UEFA warns FFP cases can be reopened based on 'new information'
UEFA is adamant Financial Fair Play has been a success, but is willing to re-examine old cases if they feel it is necessary.
UEFA has warned it is prepared to reopen closed cases relating to Financial Fair Play if "new information" suggests such action is needed.
European football's governing body insists FFP has "without question" been successful in helping clubs avoid spiralling debts since its inception seven years ago.
However, UEFA has confirmed it would be prepared to examine former cases if it decides there was a clear abuse of the system, as shown by new evidence.
In a statement, it said: "FFP has led to a step change in the health of the finances in European club football. Seven years ago, European clubs had a cumulative debt of €1.7billion. Last year it was a profit of €600million. Without question, it has been a success for the game across Europe.
"FFP is a framework which clubs that wish to play in UEFA competitions agree to abide by. It relies on the cooperation of clubs to declare a complete and genuine financial position. While UEFA can test the information it receives, it relies on that information being fair and accurate reflections of a club's finances.
"UEFA conducts an annual assessment of all clubs against the break-even requirements of FFP on a rolling three-year basis. This includes a thorough assessment of clubs' financial positions on the basis of both the information disclosed by the clubs (based on their independently audited financial statements) as well as a number of compliance checks and analysis undertaken by UEFA (including independent external audits). If new information comes to light that may be material to this assessment, UEFA will use that to challenge the figures and will seek explanation, clarification or rebuttal from the club concerned.
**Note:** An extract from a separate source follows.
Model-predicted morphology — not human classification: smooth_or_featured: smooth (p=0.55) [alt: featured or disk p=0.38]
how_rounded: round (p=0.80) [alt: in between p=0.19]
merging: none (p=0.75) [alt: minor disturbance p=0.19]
"Should new information suggest that previously-concluded cases have been abused, those cases may be capable of being re-opened as determined on a case by case basis.
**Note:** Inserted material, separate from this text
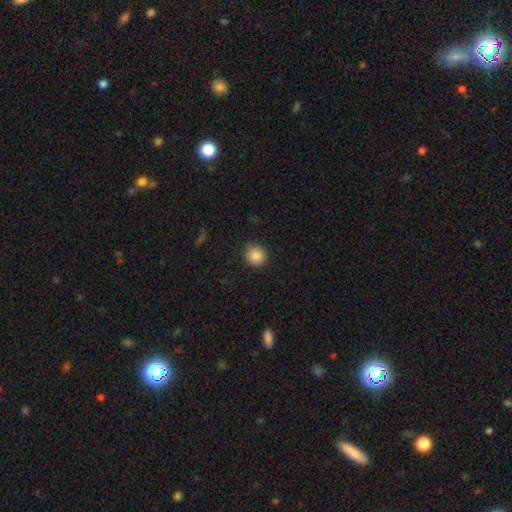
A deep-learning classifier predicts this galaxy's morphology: Smooth or featured? smooth (87%)
How rounded? round (93%)
Merging? none (88%)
"This approach is applied universally to all clubs that apply for a UEFA licence and participate in European club competitions."
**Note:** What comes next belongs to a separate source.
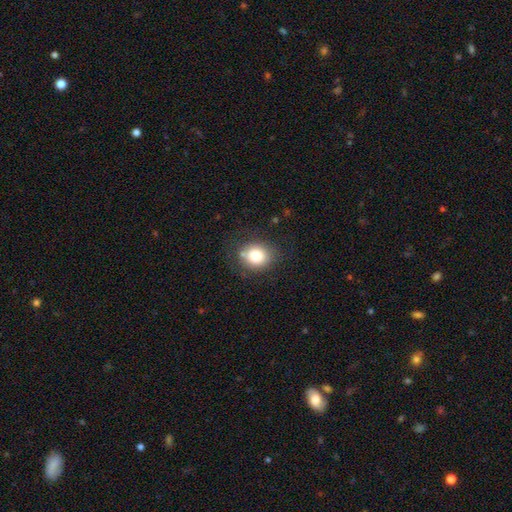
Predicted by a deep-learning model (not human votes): Morphology: type=smooth (81%); roundness=round (69%); merging=none (77%).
FFP, which is designed to prevent clubs risking serious debts through spending more than they earn, has come under scrutiny following allegations by the whistleblowing platform Football Leaks, reported primarily by Mediapart and Der Spiegel, relating to Manchester City and Paris Saint-Germain.
Both City and PSG are accused of having extra money pumped into them by respective ownership groups through over-valued sponsorship deals, with former UEFA general secretary Gianni Infantino alleged to have helped the clubs avoid severe sanctions.
The two clubs reached settlement agreements with UEFA in 2014 for FFP breaches, but it was claimed by Der Spiegel that City were allowed to come up with their own punishment, while PSG got off lightly.
City insisted the report's aim was to damage their reputation, while PSG have denied any wrongdoing.
Infantino responded by telling Blick: "Our goal at UEFA was always to keep the clubs with us, not to kick them out, so you negotiate and seek solutions. That was my job as general secretary.
"The fact is, in the history of FFP, 30 violations have been detected. With all but one club, there were agreements. Agreements and negotiations are expressly allowed."
Last week, PSG appealed to the Court of Arbitration for Sport (CAS) to stop UEFA re-examining its decision to clear the club of FFP violations in June.
UEFA decided to review the investigation in July, having cleared the Ligue 1 champions of contravening FFP rules a month earlier.